Camera settings data
*-*-*

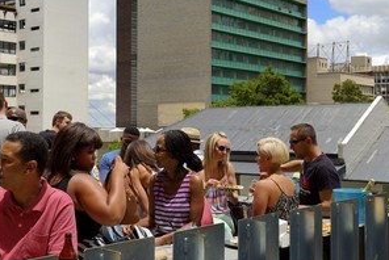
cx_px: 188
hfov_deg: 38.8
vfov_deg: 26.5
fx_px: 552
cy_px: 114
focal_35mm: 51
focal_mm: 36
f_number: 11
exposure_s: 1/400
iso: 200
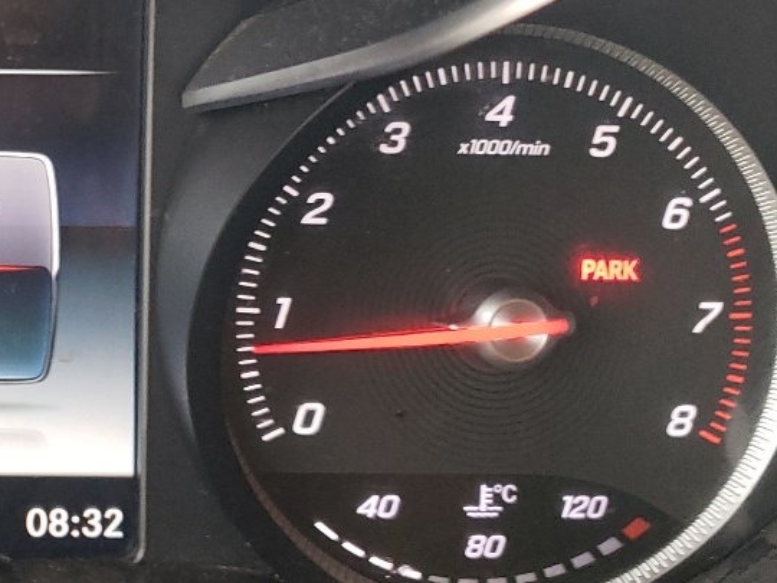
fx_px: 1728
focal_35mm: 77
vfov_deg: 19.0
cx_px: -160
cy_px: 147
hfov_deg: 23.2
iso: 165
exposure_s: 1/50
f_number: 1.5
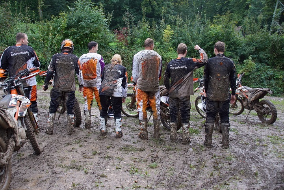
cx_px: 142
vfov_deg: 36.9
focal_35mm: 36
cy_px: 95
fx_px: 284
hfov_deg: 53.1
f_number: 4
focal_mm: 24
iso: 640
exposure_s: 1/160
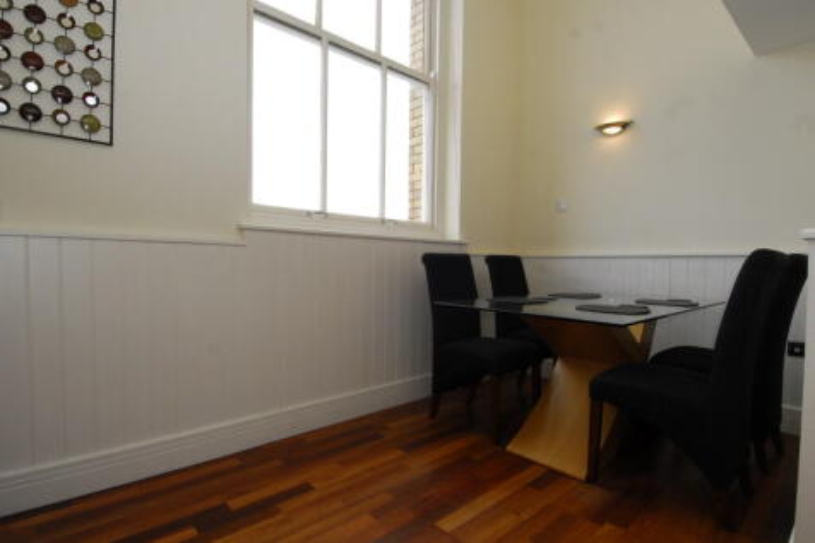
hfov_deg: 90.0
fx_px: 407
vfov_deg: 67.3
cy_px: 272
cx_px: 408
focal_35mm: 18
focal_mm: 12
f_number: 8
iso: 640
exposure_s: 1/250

*-*-*

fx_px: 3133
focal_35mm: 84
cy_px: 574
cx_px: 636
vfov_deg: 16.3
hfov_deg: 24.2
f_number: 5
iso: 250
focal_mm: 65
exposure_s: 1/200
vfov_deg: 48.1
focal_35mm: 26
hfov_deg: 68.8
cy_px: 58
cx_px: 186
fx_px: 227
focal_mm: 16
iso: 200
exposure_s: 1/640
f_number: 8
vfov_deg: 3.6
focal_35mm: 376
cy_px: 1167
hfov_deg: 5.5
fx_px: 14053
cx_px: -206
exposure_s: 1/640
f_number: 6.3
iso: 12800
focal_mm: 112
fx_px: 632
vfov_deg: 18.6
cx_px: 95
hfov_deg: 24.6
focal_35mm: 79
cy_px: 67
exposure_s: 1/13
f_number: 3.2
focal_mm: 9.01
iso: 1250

*-*-*

Copy out each line of the data above, exactly, if it lies between the line holding "vfov_deg: 67.3" and the line holding "exposure_s: 1/250", inclusive; copy no other line.

vfov_deg: 67.3
cy_px: 272
cx_px: 408
focal_35mm: 18
focal_mm: 12
f_number: 8
iso: 640
exposure_s: 1/250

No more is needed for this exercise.